The two brawny salt merchants had swallowed jar after jar of ale and were slurring their words in loud voices as they exchanged gossip.

“He pitched her from the castle, screaming for mercy!” said one, his powerful hands clenched in a fist. “The bloody Hapsburgs think nothing of tossing a Bohemian out a window! To them, we are expendable as apple peelings and kitchen scraps!”

“He cut her, that’s what I hear,” answered his friend, a dirty scrap of leather worn as a patch over his eye. “My friend says he saw her enter the Gray Goose, her face stitched up with black thread. Eyes swollen—puffed up like she had been pummeled. Couldn’t walk on her own, the innkeeper had to carry her back to her room like a sack of salt. It was a miracle she was alive.”

He paused, taking a long gulp of beer and rubbing at his greasy eye patch with his knuckle.

The priest squinted hard at Don Julius to see how these words registered. At first, the melancholy eyes seemed to blink, as if struggling with a bad memory. Then Don Julius jumped up, snarling like mad dog, knocking over his ale.

The crash of broken crockery alerted the two traders. Suddenly a disheveled man with wild eyes stood before them with his rapier drawn.

“Where is she?” Don Julius demanded. “If you value your life’s blood, you will tell me this moment!”
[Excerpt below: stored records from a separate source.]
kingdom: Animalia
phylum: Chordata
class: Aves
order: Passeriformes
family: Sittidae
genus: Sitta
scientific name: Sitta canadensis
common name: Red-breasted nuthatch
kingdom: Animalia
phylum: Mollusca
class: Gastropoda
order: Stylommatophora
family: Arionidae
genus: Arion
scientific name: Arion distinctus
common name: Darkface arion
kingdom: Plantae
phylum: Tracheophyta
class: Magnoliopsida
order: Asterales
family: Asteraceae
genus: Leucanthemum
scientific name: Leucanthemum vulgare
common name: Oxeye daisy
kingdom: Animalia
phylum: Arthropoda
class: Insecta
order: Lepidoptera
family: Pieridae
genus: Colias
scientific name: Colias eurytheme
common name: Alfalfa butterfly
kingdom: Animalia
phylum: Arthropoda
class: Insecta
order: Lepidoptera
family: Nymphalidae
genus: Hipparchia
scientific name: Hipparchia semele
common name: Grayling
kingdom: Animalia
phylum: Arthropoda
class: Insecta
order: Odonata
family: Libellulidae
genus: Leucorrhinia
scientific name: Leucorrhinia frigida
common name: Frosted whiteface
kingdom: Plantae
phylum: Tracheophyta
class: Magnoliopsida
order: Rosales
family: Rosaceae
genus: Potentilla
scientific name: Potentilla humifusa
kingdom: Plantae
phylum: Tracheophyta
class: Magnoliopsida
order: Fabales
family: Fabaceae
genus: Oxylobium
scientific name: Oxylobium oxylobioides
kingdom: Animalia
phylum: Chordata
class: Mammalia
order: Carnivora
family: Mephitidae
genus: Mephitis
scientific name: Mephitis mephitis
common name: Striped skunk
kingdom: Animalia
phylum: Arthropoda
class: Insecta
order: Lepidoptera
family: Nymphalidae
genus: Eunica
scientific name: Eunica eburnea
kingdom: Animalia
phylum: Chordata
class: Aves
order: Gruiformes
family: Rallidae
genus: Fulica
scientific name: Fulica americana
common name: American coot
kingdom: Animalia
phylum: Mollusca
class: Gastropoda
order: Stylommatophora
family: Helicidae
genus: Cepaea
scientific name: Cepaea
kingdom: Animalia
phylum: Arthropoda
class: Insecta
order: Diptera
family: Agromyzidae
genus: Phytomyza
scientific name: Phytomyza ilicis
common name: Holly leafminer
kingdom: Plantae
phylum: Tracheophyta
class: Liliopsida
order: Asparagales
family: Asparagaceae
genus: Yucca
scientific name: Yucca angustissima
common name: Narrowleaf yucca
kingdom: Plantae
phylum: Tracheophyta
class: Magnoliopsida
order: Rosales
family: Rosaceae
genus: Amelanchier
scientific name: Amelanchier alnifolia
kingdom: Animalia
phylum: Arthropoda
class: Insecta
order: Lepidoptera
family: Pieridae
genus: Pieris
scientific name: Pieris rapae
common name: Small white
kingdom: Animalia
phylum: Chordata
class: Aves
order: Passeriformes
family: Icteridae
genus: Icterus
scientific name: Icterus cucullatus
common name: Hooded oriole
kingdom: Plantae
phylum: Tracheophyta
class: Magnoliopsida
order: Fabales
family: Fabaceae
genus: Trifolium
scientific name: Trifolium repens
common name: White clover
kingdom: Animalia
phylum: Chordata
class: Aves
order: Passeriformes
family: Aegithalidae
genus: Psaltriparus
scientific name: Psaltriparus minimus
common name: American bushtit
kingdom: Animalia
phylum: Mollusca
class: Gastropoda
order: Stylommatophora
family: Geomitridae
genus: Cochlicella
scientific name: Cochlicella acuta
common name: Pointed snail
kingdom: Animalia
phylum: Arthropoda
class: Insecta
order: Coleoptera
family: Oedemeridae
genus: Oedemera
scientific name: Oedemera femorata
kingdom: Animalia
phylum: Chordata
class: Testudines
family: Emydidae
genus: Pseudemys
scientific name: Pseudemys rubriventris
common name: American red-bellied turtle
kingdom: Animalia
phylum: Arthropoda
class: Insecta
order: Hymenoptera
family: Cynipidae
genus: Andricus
The men jumped up from their table and unsheathed their own weapons, crouching, ready to spring at their attacker.

“Stop!” shouted the priest standing beside Don Julius, along with his two companions.

“This is the son of His Majesty King Rudolf II. To harm him will bring you to the dungeons of the
hrad
!”

The traders kept their swords unsheathed and at the ready, but lowered them several degrees.

“Tell him to drop his weapon and we will do the same,” shouted the man with the eye patch. “We have not done him harm. By God, why does he menace us?”

“Where is she?” roared Don Julius, slicing the air with his rapier.

The priest drew close to his charge and whispered in his ear, “If you drop your sword, we can discover the secret. Dead men cannot talk, Don Julius. Secrets die with them.”

At this Don Julius moved his head, more of a sequence of trembles than a nod. He lowered his rapier, his movements as wooden as a marionette. The priest slowly and cautiously removed his hand from the hilt.

“Now,” said the priest, panting, “would you allow us to sit with you, and we can discuss the matter of the bathmaid.”